We shared research projects performed beforehand in order to find out what is really happening in the reinforced concrete contact area when corrosion due to chlorides takes place as well as what factors mainly influence the process.

Mercedes Sánchez, Researcher, University of Córdoba

Sánchez was involved in the study.

The main objective of the study is to determine the type of factors that can be used by the scientific community in the upcoming studies. This would allow the researchers to make advances in studies to fight steel corrosion in reinforced concrete structures and to identify effective solutions to prevent, or at least prolong, the process.

The study results provide a catalog of parameters to the scientific community. These parameters have different degrees of influence, emphasizing which ones should not be priorities anymore. For example, this category includes the amount of water and cement and also the type of cement, both of which have already been extensively researched.

Upcoming scientific advances can also benefit from considering other kinds of factors such as the presence of tiny air voids, the distribution of humidity in concrete, and the characteristics of steel. While these factors strongly influence the development of corrosion of steel bars, they have received only limited scientific attention so far.
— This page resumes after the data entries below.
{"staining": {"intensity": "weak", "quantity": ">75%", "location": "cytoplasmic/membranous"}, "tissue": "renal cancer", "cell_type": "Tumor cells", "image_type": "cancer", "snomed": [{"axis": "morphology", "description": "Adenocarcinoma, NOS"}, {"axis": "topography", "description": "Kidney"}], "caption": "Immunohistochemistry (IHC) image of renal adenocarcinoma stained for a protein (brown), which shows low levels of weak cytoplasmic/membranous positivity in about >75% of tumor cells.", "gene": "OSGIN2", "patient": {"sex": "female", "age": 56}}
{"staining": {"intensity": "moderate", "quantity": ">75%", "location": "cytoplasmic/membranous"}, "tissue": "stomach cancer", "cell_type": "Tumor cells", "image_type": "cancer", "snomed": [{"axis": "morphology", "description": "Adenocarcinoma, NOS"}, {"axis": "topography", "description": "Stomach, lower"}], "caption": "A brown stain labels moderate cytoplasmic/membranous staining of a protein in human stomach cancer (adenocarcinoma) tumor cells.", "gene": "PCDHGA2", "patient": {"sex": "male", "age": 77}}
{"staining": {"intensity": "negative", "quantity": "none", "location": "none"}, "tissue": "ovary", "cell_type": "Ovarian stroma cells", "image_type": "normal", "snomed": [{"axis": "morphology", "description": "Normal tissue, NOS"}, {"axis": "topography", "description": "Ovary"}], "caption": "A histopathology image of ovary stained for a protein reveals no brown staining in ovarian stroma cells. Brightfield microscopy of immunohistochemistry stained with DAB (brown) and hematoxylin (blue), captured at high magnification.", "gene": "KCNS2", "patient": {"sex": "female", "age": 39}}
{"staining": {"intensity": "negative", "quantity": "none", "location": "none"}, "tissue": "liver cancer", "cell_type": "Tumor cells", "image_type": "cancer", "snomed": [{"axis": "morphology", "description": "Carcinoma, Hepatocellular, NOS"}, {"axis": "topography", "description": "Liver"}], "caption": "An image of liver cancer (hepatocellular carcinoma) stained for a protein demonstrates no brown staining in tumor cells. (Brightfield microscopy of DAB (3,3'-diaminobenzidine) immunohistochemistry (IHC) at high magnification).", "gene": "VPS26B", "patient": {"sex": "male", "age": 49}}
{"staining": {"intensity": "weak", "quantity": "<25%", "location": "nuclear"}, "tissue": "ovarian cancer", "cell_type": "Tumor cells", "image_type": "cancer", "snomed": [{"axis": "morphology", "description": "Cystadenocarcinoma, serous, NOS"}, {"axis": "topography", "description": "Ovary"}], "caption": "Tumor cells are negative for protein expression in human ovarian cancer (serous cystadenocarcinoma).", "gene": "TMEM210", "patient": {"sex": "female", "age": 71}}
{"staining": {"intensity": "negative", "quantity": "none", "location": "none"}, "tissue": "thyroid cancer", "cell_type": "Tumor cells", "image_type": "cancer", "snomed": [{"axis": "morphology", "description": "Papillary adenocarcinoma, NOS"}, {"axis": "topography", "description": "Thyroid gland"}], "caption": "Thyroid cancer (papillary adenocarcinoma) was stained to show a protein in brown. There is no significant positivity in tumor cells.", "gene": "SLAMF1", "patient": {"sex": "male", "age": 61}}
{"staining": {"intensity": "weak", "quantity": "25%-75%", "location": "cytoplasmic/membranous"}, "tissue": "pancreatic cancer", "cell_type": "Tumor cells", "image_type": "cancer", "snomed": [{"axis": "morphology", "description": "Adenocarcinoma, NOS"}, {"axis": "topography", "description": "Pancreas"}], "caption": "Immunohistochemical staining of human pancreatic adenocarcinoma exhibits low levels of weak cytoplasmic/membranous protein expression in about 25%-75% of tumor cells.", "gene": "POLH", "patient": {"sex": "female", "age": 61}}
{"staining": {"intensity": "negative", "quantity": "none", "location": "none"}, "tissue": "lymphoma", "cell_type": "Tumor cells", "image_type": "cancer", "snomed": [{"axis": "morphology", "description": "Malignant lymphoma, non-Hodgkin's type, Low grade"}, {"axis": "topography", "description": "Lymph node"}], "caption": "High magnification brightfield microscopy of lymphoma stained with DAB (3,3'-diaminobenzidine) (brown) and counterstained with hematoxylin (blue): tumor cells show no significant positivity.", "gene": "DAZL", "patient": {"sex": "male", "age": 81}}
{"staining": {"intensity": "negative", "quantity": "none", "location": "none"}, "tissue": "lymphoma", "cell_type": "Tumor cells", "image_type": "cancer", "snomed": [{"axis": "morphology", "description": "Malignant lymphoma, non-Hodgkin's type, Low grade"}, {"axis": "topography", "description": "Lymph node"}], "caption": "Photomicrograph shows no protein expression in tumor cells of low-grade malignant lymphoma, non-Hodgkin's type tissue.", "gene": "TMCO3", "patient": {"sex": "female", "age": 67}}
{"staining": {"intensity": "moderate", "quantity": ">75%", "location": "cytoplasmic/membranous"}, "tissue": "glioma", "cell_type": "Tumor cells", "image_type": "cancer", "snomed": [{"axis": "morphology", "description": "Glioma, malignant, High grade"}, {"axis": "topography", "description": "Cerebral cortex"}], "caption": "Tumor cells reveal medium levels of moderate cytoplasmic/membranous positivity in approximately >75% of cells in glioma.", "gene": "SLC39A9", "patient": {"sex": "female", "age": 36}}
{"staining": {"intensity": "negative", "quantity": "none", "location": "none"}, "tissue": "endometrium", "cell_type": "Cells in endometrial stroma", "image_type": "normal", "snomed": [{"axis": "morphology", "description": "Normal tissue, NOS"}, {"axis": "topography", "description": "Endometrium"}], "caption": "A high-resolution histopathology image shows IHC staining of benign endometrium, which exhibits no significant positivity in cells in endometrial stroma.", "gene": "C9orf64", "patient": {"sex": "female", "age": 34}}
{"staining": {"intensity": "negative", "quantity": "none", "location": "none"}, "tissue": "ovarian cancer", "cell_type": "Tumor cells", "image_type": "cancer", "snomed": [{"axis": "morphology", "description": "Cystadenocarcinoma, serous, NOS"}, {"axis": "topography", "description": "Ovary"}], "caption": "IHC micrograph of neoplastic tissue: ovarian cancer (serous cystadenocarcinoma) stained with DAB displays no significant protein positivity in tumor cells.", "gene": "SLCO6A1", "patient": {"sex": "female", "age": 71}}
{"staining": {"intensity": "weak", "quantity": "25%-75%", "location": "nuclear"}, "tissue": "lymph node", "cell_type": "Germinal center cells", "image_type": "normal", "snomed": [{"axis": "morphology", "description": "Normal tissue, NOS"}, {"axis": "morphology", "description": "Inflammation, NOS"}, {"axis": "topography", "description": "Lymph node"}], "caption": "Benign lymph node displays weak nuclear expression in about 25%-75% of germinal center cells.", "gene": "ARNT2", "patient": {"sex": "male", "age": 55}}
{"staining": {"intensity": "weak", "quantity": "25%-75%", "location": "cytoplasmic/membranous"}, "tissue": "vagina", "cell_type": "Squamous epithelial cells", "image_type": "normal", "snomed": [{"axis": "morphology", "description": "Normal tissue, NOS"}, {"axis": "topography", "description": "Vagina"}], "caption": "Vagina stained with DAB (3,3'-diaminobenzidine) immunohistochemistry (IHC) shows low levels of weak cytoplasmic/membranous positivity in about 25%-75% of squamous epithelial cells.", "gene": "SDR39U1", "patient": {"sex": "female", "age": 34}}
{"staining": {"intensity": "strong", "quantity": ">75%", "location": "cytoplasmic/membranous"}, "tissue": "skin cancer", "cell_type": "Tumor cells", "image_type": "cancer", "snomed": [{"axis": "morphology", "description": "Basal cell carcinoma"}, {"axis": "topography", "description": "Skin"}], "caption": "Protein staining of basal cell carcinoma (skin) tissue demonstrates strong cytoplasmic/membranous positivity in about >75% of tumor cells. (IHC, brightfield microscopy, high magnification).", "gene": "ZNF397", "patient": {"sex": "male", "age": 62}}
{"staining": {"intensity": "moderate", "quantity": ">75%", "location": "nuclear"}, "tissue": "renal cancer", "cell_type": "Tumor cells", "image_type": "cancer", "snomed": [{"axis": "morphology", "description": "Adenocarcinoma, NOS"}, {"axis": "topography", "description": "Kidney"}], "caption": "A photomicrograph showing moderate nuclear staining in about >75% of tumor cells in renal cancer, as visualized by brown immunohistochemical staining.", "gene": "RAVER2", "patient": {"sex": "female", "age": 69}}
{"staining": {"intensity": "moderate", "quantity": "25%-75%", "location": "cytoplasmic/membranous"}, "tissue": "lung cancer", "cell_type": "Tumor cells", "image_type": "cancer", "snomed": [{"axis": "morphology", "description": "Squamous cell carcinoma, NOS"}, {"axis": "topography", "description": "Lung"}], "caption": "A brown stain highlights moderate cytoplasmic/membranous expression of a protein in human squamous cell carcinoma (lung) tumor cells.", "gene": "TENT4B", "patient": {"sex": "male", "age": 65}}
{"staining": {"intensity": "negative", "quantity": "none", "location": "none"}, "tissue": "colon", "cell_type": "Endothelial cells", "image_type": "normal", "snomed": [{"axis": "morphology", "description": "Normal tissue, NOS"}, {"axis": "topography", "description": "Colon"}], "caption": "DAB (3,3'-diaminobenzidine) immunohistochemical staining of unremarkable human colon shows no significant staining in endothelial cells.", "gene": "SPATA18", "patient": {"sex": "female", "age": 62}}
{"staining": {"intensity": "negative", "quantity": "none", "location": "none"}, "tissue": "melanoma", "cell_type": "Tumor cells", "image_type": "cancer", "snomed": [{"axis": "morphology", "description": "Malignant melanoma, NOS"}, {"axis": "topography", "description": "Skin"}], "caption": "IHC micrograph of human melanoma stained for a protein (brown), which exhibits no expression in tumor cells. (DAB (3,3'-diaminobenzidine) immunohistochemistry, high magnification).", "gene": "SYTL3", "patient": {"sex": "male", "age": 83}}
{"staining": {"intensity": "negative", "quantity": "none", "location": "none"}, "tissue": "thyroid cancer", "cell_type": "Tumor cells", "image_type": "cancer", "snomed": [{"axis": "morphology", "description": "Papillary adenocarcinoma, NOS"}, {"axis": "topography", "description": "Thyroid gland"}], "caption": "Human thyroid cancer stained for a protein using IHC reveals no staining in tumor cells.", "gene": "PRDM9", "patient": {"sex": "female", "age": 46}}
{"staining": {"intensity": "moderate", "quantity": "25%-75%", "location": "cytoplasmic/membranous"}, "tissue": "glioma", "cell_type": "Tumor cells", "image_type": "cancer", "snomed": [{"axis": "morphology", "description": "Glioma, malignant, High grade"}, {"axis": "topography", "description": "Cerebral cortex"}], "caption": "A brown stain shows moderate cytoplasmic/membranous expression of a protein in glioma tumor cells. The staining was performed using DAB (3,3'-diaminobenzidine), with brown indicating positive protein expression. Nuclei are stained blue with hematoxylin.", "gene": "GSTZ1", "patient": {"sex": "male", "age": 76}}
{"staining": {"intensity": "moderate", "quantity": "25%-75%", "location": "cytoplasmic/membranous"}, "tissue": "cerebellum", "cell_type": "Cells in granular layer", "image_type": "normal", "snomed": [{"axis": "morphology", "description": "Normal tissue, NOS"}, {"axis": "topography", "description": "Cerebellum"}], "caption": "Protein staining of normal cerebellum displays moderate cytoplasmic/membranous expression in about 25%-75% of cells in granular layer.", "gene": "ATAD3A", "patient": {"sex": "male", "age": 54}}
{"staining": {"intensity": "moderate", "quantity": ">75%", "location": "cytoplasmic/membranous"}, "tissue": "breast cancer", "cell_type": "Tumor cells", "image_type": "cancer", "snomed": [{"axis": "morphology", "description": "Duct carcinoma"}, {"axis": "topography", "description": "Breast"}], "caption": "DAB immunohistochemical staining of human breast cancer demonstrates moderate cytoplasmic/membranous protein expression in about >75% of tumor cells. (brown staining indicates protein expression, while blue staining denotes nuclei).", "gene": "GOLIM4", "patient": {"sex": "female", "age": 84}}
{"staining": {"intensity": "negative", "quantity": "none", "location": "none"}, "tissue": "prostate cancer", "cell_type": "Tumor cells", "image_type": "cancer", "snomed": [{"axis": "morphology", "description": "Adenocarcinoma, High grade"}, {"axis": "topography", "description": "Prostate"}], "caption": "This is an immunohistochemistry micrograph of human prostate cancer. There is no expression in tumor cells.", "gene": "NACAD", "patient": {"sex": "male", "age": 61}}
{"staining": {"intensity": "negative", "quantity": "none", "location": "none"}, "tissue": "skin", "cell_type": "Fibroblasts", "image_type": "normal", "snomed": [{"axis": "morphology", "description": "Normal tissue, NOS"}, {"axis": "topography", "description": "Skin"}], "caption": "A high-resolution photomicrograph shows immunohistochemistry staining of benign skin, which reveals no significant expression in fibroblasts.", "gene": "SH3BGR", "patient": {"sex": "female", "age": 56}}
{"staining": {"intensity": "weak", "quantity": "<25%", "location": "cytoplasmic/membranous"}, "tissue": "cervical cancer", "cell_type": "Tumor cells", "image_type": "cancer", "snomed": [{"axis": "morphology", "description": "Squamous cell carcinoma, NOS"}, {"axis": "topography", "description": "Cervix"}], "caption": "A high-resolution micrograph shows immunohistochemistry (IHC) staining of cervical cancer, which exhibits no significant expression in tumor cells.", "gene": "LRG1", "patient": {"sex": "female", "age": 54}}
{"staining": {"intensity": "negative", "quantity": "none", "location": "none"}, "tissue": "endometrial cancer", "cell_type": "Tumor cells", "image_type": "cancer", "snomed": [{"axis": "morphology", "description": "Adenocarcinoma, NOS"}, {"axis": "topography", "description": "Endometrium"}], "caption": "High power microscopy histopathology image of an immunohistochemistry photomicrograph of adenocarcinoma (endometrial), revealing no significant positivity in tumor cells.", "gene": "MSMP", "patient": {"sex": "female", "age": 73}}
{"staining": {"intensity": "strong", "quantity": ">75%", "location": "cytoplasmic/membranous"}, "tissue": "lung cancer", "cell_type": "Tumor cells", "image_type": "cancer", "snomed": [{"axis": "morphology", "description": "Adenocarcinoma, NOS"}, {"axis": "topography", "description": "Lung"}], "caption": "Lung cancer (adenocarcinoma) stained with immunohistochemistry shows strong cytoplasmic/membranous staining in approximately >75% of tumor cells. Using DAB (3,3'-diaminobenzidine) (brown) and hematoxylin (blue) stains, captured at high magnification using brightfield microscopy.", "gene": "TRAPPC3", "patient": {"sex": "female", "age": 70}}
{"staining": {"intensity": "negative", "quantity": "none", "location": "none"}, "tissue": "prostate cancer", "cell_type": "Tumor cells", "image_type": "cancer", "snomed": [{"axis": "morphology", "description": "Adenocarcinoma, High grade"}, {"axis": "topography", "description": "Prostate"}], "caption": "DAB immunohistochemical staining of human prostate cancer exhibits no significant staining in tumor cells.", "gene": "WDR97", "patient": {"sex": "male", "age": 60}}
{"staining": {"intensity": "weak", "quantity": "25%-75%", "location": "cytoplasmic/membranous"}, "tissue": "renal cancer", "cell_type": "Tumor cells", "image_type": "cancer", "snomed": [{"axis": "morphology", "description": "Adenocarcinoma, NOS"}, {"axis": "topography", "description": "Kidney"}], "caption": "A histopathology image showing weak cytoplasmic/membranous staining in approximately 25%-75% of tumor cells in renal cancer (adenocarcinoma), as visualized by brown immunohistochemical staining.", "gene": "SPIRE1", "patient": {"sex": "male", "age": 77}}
As such, Mercedes Sánchez is part of the University of Cordoba research group that is presently working to integrate substances into concrete mixtures. These mixtures will be able to capture the chlorine compounds and, in doing so, stop them from reaching the steel bars and expediting the corrosion process.

Concrete is both a material of the present and the future.

Now, different kinds of concrete are being made: concrete with bacteria that are able to repair cracks, sustainable concrete made from recycled materials and made for vertical gardens.

Mercedes Sánchez, Researcher, University of Córdoba

At present, Sánchez’s team is focusing on a new line of research that involves integrating the Internet of Things to track the reinforced steel structures in real time. This would enable decision-making and facilitate the inspection process.